> [Task]
Among the entries below, find the lines with "your" and copy them.

> [Transcribed page contents]
※ ※ ※
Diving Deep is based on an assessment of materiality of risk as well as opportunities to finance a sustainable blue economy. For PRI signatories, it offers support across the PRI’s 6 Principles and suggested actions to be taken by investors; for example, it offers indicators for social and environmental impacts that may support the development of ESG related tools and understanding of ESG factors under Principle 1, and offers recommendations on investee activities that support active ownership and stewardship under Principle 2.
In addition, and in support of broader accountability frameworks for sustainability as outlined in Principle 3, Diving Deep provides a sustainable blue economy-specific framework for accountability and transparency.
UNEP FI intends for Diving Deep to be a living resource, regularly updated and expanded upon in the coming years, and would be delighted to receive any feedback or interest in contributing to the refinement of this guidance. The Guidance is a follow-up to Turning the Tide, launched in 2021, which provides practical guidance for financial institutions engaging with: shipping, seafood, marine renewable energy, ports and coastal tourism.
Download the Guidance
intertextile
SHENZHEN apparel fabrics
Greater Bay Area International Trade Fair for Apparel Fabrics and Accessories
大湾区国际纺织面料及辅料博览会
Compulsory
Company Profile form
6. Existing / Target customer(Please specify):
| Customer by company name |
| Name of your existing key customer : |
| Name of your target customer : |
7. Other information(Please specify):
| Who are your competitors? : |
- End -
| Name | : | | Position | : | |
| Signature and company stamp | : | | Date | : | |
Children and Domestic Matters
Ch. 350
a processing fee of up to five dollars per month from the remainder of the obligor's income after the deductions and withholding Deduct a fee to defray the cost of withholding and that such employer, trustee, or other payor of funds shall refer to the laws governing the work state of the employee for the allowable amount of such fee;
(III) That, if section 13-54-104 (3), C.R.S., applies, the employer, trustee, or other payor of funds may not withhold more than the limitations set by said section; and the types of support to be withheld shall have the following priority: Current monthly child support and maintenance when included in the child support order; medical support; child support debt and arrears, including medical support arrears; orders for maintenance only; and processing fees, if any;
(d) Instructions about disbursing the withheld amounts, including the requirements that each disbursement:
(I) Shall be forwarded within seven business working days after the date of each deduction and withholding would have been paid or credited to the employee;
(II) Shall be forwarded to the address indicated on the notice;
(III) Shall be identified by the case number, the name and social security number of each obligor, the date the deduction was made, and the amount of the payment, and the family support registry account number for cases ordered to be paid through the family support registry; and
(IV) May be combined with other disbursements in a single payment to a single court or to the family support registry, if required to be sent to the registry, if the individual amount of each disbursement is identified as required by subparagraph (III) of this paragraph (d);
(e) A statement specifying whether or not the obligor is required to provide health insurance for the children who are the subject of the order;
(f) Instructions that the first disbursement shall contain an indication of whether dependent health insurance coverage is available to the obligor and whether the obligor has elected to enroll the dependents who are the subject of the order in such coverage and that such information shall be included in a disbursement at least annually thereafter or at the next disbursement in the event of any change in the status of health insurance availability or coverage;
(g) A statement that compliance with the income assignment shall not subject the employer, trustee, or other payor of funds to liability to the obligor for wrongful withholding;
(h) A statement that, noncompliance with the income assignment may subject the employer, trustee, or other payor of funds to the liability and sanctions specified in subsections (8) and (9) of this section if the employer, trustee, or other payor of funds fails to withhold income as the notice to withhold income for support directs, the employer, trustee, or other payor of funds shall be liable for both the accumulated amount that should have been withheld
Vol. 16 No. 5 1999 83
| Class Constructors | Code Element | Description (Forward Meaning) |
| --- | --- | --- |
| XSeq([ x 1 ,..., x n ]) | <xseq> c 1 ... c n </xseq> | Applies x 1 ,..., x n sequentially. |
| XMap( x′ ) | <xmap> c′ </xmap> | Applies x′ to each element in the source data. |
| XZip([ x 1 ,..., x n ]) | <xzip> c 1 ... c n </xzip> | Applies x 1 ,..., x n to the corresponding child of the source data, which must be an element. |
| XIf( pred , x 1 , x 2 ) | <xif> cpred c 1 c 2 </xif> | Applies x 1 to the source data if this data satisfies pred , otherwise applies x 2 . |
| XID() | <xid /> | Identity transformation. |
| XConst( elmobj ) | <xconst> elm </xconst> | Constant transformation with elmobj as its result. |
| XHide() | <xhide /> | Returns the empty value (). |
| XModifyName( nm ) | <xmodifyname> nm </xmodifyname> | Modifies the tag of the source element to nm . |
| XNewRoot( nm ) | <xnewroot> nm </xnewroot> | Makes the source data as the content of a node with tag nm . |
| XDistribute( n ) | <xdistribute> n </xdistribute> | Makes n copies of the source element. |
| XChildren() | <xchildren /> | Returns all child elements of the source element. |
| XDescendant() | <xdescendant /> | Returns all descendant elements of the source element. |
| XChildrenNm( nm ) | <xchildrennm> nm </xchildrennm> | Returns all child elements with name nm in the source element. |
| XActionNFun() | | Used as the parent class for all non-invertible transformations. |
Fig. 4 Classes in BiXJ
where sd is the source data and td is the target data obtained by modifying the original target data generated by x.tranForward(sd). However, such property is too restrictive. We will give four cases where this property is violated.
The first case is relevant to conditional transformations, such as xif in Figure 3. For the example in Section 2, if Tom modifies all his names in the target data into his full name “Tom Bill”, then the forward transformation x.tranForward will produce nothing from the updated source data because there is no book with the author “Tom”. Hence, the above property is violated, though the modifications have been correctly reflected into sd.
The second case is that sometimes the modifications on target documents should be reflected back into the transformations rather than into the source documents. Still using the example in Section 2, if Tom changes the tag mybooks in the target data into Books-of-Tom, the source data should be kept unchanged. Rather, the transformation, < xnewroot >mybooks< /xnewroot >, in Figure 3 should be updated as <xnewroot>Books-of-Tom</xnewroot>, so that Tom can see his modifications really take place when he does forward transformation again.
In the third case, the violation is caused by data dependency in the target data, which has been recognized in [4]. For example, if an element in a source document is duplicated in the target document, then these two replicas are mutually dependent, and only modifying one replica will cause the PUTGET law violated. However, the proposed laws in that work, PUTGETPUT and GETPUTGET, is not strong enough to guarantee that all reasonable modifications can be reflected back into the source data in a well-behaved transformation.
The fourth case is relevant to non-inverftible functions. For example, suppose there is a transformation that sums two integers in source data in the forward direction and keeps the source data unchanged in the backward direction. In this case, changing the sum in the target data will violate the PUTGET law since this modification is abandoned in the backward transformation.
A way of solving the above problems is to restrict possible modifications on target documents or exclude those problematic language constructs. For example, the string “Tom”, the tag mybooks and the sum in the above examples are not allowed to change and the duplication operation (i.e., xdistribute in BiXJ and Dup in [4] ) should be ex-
※ ※ ※
> [Answer]
| Name of your existing key customer : |
| Name of your target customer : |
| Who are your competitors? : |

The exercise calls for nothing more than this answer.